Celebrating a 75th wedding anniversary is a significant achievement for any married couple.

Eastern Daily Press: Bob and Sally Wilson celebrate their 75th wedding anniversary. Supplied pictured of Bob And Sally on their wedding day 75 years ago.Bob and Sally Wilson celebrate their 75th wedding anniversary. Supplied pictured of Bob And Sally on their wedding day 75 years ago. (Image: ©Archant 2013)

But for Bob Wilson, reaching the marital landmark must have seemed unlikely – when a German U-boat surfaced next to the Lowestoft fishing boat he was working on during the second world war.

Fortunately, despite pointing rifles at them, the U-boat captain and his crew spared Mr Wilson and his fellow fishermen and he returned home safely to his wife Florence, better known as Sally.

And this week he recalled his wartime tale as they celebrated 75 happy years together.

Mr Wilson met his wife-to-be at a fairground in Milford Haven in 1935 while he was on a fishing holiday in west Wales.

The future Mrs Wilson was afraid to take the young Lowestoft man home to meet her parents but they were soon won over when he turned up unannounced at the family's front door with a freshly-caught fish for tea.

The couple corresponded for several months before Mrs Wilson visited her future husband in Lowestoft and decided to stay. They were married at St Margaret's Church on June 6, 1938 and celebrated with a party at the Rising Sun pub in the town's now-demolished Beach Village.

Mrs Wilson, who was dubbed Sally by her husband's brothers, went to work at the family's butcher's shop in Whapload Road while Mr Wilson worked on a Lowestoft-based fishing boat.

One day during the second world war, Mr Wilson was standing on the deck of a trawler when he heard an unusual noise and spotted a ripple of bubbles on the calm surface of the North Sea.

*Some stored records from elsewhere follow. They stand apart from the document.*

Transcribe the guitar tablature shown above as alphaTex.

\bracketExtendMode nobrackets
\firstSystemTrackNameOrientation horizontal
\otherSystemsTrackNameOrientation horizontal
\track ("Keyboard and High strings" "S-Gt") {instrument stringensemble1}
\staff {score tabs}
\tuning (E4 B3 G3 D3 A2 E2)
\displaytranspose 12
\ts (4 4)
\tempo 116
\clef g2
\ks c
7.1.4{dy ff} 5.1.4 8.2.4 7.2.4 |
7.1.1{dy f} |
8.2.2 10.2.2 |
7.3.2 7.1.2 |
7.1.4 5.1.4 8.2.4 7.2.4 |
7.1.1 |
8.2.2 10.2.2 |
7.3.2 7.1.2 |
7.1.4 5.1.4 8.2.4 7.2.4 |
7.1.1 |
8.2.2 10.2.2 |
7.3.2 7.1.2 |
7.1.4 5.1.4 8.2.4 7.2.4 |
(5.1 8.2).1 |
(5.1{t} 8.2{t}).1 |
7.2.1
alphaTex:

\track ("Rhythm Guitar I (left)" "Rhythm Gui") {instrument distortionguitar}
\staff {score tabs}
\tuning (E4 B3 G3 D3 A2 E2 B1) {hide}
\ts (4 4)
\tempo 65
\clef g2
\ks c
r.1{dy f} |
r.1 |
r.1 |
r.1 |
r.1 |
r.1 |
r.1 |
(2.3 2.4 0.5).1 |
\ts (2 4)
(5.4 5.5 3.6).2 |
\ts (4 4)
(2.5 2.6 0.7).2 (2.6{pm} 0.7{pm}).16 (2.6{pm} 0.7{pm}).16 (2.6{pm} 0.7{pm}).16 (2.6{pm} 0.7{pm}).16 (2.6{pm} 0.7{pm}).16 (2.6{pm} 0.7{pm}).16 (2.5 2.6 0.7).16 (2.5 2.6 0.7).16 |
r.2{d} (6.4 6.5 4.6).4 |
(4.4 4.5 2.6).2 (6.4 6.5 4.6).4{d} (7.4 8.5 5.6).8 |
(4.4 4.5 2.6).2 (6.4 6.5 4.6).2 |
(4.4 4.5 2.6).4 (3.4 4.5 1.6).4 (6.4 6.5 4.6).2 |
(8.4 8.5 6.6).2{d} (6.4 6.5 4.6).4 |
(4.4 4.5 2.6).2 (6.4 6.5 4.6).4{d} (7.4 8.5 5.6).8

He immediately called the skipper, who was angry at being disturbed.

Recalling the incident, he said: 'A German U-boat came up next to us and they got all the rifles pointing at us. The German skipper said 'tell us where we are and we will let you go'. And he did do that.

'We came straight in and the patrol boats were out in five minutes, but they had gone.'

Mr Wilson continued to work as a fisherman and narrowly escaped another tragedy at sea when he was offered a job on the fishing boat Susan M.

The skipper offered to lay off an existing crewman to make way for Mr Wilson. However, the other man had just become a father and Mrs Wilson felt it was unfair for her husband take his job.

Tragically, the Susan M exploded at sea the next day in unexplained circumstances and all of her crewmen were lost.

Mrs Wilson said: 'It was a miracle really. He would have gone if I'd said 'yes' but I didn't think it was right.

'If he had have gone, he wouldn't have been here today.'

Mr Wilson was later called up to join the Army, serving in the Royal Norfolks in Ipswich and Norwich, and after the war, he took a job as a pallet maker at Birds Eye where he stayed until his retirement.

Mrs Wilson worked as the manageress of Claremont Pier and was an inspector for Beacon Lamps, which made headlights and sidelights for cars.

She was also an active member of the Labour party.

The couple, who now live in Rochester Road, Pakefield, said they enjoyed dancing together and would take regular trips on the steamer that would dock at Claremont Pier. They also travelled overseas and spent several months in South Africa, where they made a number of lifelong friends.

Mrs Wilson, 96, said she was glad Mr Wilson, 98, had picked her out at the fair in Milford Haven.

The couple have one son Robert, a grand-daughter, Julie O' Sullivan, three great- grandchildren and two great great grandchildren.